Just like you, we’re fatigued from the endless political battle over health care, but the issue is too critical to ignore right now.
While the evidence has clearly shown that every Republican plan to repeal Obamacare would result in higher costs and less service for individuals, for taxpayers and for providers, partisan extremists and President Donald Trump persist.
The latest Graham-Cassidy bill is not only little better than the failed measures that have recently come before it, it’s actually worse for Aurora residents and all of Colorado.
An independent study released this week shows that this newest repeal measure would cause an overall reduction in federal health insurance funding of $215 billion through 2026. Colorado, and states like it, would be hit especially hard because they expanded Medicaid roles under Obamacare. The state would have to either make up the difference in billions of dollars in lost Medicaid revenue, or throw people off the program.
Newer analyses reveal that the partisan hit to Colorado could result in billions of dollars of lost federal dollars that would be shifted to states like Texas and Georgia. Gov. John Hickenlooper said Tuesday that it would be financially impossible for state taxpayers to make up the difference. Immediately, rates for older Coloradans and those with pre-existing conditions would skyrocket.
It doesn’t matter whether you think providing health care to poor and poorer Colorado residents is a good or just cause, every Coloradan will pay for the change.
Under Colorado law, hospitals cannot refuse emergency treatment for those who cannot pay. Hospitals will simply pass the costs of treating an increase in indigent patients onto insurance companies. They, in turn, will hike premiums even more than they already have.
No expert disagrees with the economics of providing preventative health care to the poor as a way of saving net health care dollars by keeping sick people out of exorbitantly expensive emergency rooms.
But that’s only the beginning of bad news for Colorado should Congress approve the Graham-Cassidy health care bill.
Also hard hit will be those ill residents and even those who aren’t ill but have been treated for cancer and other similar, curable ailments. Those consumers will be charged huge premiums that they are protected from by Obamacare. The American Medical Association and AARP have both ardently made clear that so-called high-risk state pools used to subsidize outrageous premiums for high-risk consumers will fall far short of making insurance affordable for most of these people.
It means that hospitals will end up providing massive amounts of indigent care and passing those costs onto healthy consumers. Of course an option would be for sicker Americans unable to get or afford quality group insurance to just be sick and die. An alternative would be endless bankruptcies that only lead to providers taking a loss and passing it on to paying consumers.

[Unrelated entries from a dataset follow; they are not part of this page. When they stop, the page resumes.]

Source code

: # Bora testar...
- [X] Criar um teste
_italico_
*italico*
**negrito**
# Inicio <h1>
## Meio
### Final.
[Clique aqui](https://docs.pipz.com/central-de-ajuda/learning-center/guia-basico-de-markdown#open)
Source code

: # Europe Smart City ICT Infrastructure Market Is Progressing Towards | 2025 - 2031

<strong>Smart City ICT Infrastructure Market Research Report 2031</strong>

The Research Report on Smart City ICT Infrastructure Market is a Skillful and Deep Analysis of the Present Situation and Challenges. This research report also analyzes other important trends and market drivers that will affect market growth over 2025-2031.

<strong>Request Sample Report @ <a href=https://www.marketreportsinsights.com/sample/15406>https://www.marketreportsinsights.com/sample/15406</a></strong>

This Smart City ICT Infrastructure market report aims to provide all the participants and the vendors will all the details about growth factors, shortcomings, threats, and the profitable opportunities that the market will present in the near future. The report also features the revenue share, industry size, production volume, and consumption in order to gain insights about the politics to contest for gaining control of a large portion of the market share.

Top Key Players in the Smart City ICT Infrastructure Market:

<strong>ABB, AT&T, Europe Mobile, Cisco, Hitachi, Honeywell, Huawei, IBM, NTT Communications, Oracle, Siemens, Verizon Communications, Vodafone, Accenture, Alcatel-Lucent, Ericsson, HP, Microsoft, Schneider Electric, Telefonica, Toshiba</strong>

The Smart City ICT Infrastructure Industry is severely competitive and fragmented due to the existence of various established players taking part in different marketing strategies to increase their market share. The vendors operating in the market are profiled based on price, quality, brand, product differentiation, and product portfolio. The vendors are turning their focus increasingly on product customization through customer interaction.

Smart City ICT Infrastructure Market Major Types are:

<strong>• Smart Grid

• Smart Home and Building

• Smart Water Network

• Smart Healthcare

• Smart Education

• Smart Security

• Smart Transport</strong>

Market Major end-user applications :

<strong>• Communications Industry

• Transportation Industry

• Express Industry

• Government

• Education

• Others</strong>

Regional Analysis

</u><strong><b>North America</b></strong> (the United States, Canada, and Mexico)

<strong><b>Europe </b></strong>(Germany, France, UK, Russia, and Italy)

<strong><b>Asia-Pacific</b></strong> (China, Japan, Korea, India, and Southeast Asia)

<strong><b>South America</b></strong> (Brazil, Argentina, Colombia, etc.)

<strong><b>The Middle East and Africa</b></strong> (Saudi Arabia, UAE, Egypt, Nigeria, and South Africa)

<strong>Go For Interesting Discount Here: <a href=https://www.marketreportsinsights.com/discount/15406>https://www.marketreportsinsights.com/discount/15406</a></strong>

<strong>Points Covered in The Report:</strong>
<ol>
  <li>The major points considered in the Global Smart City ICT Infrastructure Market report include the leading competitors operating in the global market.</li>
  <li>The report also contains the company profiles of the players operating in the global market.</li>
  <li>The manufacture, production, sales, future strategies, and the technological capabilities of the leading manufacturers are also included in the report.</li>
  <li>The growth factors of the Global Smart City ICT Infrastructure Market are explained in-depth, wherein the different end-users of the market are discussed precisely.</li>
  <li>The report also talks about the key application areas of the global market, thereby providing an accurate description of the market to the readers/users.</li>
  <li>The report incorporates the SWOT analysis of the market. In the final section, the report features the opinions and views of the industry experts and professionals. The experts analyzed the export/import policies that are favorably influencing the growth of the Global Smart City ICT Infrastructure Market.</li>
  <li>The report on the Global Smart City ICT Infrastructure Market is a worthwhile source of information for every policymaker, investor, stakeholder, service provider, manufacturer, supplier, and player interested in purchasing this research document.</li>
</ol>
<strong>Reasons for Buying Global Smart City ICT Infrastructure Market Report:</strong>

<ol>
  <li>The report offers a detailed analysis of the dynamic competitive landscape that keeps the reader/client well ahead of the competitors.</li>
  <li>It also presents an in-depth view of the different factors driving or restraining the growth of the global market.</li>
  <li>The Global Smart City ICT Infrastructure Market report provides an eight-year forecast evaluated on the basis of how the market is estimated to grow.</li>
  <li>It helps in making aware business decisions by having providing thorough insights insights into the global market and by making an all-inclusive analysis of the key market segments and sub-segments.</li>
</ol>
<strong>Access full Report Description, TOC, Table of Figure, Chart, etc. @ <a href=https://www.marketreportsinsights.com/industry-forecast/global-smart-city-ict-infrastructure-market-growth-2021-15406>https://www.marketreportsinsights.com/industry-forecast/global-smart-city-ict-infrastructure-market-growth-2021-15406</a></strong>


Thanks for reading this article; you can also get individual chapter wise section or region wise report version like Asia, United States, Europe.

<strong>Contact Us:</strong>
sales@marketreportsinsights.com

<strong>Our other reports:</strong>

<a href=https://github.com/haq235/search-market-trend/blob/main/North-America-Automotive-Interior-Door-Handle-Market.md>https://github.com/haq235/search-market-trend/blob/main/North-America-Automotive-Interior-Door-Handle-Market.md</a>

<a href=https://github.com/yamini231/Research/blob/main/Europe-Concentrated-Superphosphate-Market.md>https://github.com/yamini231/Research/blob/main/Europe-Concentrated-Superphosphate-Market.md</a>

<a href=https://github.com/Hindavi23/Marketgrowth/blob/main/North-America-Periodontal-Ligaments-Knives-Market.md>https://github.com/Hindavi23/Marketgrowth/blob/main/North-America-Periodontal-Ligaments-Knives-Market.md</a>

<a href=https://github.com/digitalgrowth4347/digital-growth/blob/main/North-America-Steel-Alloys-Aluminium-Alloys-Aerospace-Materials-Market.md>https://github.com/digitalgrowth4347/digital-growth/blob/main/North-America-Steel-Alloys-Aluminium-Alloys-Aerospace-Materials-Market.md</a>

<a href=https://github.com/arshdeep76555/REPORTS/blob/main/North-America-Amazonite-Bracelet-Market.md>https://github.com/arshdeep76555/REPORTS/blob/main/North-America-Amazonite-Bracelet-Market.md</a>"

And it’s not just those Americans who are sick that need to fear this bill. Groups like the AMA and AARP have sounded alarms that Graham-Cassidy would result in huge premium hikes for healthy adults ages 50-65, the earliest Americans can qualify for Medicare. Protections built into Obamacare spread the cost of providing care to middle-aged Americans across the spectrum of consumers, similar to how insurance companies balance risk. Hiking premiums for that age group would force medium and small businesses to either end providing expensive coverage for all employees or compel them to illegally get rid of or avoid hiring older employees.
We have long been critics of Obamacare, pointing out that without express and extensive regulation and market controls, it was the recipe for fiscal disaster it has proved itself to be. But every single option that Republicans have presented is far, far worse than what Obamacare provides for now. Graham-Cassidy is nothing more than pure partisan poison.
Republican senators, including Colo. Sen. Cory Gardner, should kill this fatally flawed bill and back a bi-partisan effort to stabilize Obamacare as the country searches for a real solution to America’s health care dilemma.